Josef Neugschwandtner saß vom 06.06.1946 bis 17.05.1947 in Verwahrungs- bzw. Untersuchungshaft, zum Teil im Gefangenenhaus II. in der Rossauerkaserne bzw. am Hernalsergürtel, bekam mit Urteil vom 09.03.1948 ein Jahr schweren Kerker als Strafe verhängt und verbüßte die restlichen 19 Tage sofort danach bis 27.03.1948 im Gefangenenhaus I. des Landesgerichtes Wien.
Aus dem Urteil:
„Der Angeklagte Josef Neugschwandtner ist schuldig in Wien in der Zeit zwischen dem 01.07.1933 und dem 13.03.1938 nach Vollendung des 18. Lebensjahres der NSDAP und der SA angehört und sich während dieser Zeit und später für die nationalsozialistische Bewegung betätigt zu haben, von der NSDAP als alter Kämpfer anerkannt worden zu sein und als eine der im § 10/1 VG.1947 genannten Personen der SA im Range eines Sturmführer angehört zu haben.
Er hat hiedurch das Verbrechen des Hochverrates nach § 58 STG. in der Fassung der §§ 10, 11 VG.1947 begangen und wird hiefür nach § 11 VG. unter Anwendung des § 265 a STPO zu
1 Jahr schwerem Kerker, verschärft durch 1 hartes Lager vierteljährlich
und gemäß § 389 STPo. zum Ersatz der Kosten des Strafverfahrens und Strafvollzuges verurteilt.
Gemäß § 11 VG.1947 wird der Verfall des gesamten Vermögens des Angeklagten zu Gunsten der Republik Österreich ausgesprochen.“
Neugschwandtner wurde im Verfahren durch das bekannte Büro der angesehenen Rechtsanwälte Dr.

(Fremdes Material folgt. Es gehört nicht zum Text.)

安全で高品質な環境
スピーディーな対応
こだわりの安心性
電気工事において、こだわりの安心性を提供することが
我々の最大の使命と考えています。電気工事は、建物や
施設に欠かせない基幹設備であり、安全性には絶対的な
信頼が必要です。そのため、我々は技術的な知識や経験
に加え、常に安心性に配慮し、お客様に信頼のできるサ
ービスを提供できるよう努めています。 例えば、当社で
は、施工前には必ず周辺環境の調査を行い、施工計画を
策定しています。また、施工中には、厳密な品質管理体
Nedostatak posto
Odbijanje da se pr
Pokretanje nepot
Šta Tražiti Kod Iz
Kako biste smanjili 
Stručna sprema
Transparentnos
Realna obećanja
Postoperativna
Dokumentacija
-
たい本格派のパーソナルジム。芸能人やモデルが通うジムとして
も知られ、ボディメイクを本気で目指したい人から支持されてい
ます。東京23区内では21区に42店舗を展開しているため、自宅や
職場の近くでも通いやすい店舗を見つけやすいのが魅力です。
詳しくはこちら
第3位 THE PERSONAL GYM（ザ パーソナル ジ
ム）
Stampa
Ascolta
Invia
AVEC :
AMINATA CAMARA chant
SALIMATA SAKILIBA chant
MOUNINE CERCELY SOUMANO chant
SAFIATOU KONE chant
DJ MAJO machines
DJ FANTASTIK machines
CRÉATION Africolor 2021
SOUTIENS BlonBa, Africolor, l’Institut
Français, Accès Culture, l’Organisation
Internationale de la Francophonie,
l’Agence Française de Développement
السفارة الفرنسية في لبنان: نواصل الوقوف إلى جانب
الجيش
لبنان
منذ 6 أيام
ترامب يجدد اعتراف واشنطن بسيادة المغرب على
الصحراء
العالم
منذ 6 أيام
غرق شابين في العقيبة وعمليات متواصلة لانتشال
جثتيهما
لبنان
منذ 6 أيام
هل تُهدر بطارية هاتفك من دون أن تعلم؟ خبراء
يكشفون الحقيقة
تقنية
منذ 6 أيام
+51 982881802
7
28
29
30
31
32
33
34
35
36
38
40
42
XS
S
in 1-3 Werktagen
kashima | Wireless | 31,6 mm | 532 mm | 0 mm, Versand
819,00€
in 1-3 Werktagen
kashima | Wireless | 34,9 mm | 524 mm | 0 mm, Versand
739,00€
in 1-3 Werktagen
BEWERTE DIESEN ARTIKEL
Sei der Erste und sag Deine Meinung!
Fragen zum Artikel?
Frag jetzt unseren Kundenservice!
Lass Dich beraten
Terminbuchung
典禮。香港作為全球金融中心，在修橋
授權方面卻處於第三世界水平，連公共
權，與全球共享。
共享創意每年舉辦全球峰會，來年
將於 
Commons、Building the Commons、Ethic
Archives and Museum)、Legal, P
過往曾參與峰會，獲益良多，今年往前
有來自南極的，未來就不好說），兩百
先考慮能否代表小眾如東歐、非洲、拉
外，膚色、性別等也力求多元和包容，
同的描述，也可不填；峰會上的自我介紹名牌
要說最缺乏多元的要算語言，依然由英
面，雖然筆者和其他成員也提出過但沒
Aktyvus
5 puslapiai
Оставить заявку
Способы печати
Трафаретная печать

Hugo und Dr. Ernst Zörnlaib rege vertreten. Man fuhr eine breit angelegte Verteidigungskampagne: ein stilistisch perfekter Bettelbrief einer 76-jährigen, herzkranken Bergbauernmutter2, Verwendungsschreiben des St. Martiner Bürgermeisters Franz Prager und des Pfarrers Stephan Oberleitner, einschlägige, entlastende Zeugenladungen und Verweis auf angeblich vorhandene körperliche Leiden. Josef will nur pro forma SA-Führer gewesen sein, da sein Bruder ihn da hineingedrängt habe. Warum hat er dann 1938 angegeben, selbst eine SA-Sturm in Großschönau gegründet zu haben und mit diesem in der Verbotszeit sogar Waffentransporte und „Flüchtlingstransporte“ über die CSR ins Reich getätigt zu haben? Vor Gericht ist der Beschuldigte nicht zur Wahrheit verpflichtet.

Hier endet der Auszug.